Kegiatan yang melibatkan Forkopimda, Dandim 0827, Kapolres Sumenep, dan Kepala Dinas Pertanian dan Ketahanan Pangan Provinsi Jawa Timur, Hadi Sulistyo, serta Kepala Dispertahortbun Sumenep Arif Firmanto dan Forpimka berikut sejumlah tokoh penting lainnya ini dipimpin langsung oleh Wakil Bupati Sumenep Achmad Fauzi.
Dalam sambutannya Wakil Bupati Sumenep Ach. Fauzi menyampaikan, gerakan percepatan tanam padi ini dilakukan dengan tujuan dapat memotivasi petani untuk mewujudkan kemakmuran dan kesejahteraan masyarakat di Kabupaten Sumenep dalam bidang pertanian.
"Khusus sawah tadah hujan, kita bantu siapkan pembuatan sumur bor, sehingga petani tidak bergantung menunggu hujan untuk mengairi sawahnya,” ucap Fauzi.
Pria yang akan maju di Pilkada 2020-2024 ini menerangkan, dalam upaya pencapaian produksi pangan di Kabupaten Sumenep, strategi yang ditempuh antara lain, pengembangan sarana dan prasarana teknologi alat pertanian, peningkatan produktivitas bibit unggul, ketersediaan pupuk, perluasan lahan, dan pemasaran hasil panen serta penguatan kelembagaan pertanian.
"Para petani harus didukung sepenuhnya, karena apa yang kita makan itu semua merupakan hasil dari keringat dan kerja keras petani," terangnya. Jum'at (19/6/20).

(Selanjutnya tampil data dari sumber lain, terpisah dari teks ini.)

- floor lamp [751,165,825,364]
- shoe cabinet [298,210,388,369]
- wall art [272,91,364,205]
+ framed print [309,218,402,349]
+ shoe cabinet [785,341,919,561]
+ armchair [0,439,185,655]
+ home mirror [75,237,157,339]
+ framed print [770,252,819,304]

Sementara itu Kepala Dinas Pertanian Dan Ketahanan Pangan Jawa Timur Hadi Sulistyo menyampaikan, dari empat Kabupaten di Madura, Sumenep merupakan salah satu Kabupaten yang dipilih untuk jadi lumbung pangan Pemprov Jatim, karena memiliki kualitas produksi tanaman padi dan jagung sangat bagus.
“Potensi tanaman padi dan jagungnya luar biasa,” katanya dilokasi penanaman
Ia mengungkapkan, tahun ini Pemprov Jatim menargetkan produksi pangan di Jawa Timur surplus, yakni bisa memproduksi sebanyak 2,1 ton padi dan jagung.

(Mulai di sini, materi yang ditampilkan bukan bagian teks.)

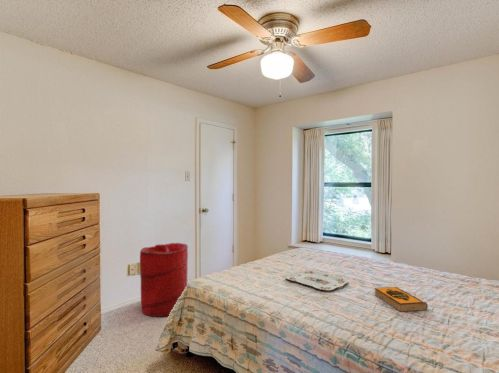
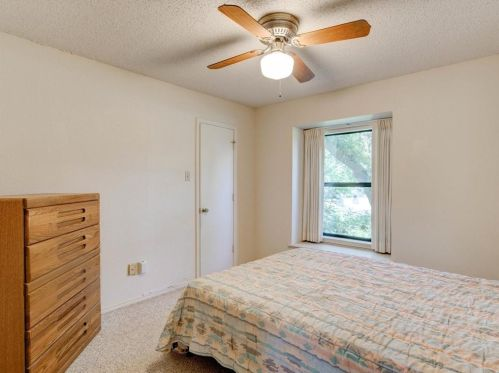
- serving tray [285,269,349,291]
- laundry hamper [139,242,189,318]
- hardback book [373,286,429,313]
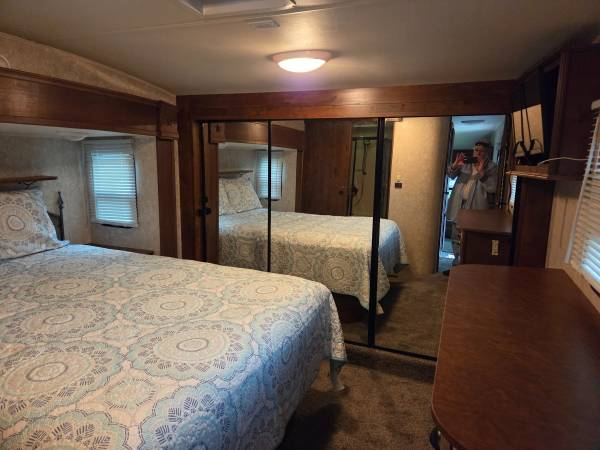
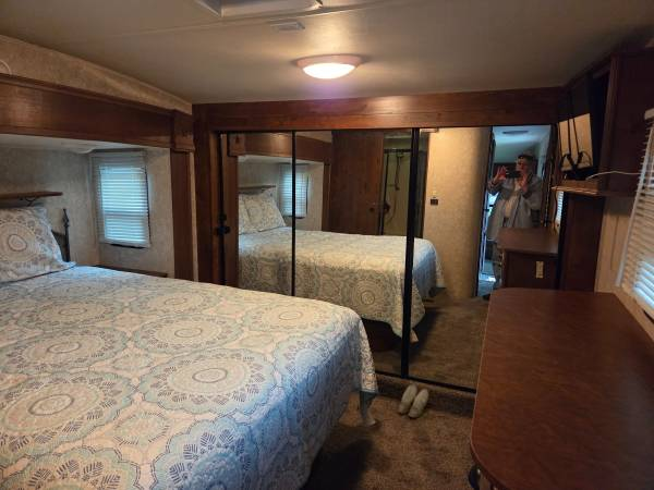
+ slippers [397,383,429,418]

Hal itu bertujuan, selain bisa memenuhi kebutuhan di Jatim sendiri, juga bisa menyuplai ke daerah lain yang minus.
“Target produksi kita sampai Desember nanti 2,1 ton pangan, untuk mencapai itu kita semua harus bekerja keras,” ungkapnya.

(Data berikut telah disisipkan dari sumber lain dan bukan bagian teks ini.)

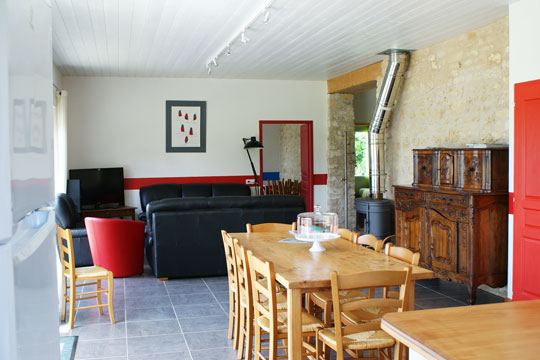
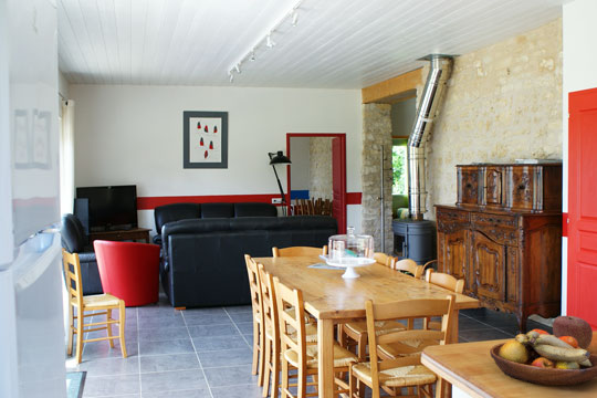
+ apple [552,315,594,350]
+ fruit bowl [489,328,597,387]
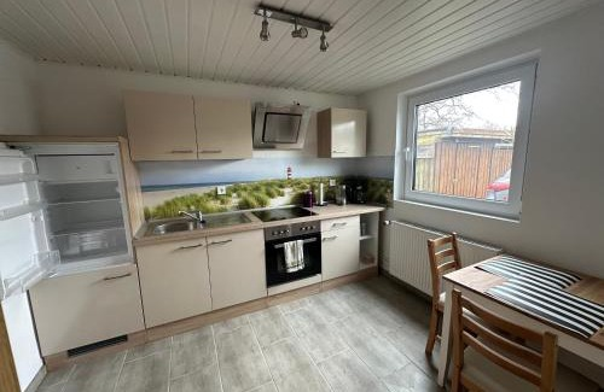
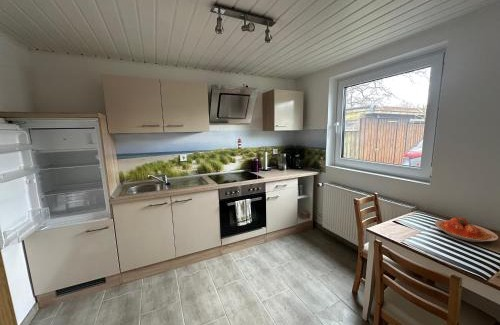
+ plate [434,216,499,243]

Senada dengan Hadi Sulistyo, Kepala Dinas Pertanian Tanaman Pangan Holtikultura dan Perkebunan (Dispertahorbun) Sumenep Arif Firmanto menambahkan, pangan adalah kebutuhan pokok yang wajib dipenuhi. Sebab, pangan juga menentukan hidup matinya perekonomian negara.
“Di tengah wabah Covid-19 ini, pertanian tidak boleh berhenti. Para penyuluh pertanian maupun swadaya harus bekerja lebih keras lagi mendampingi para petani," pintanya. (ADV/Zain).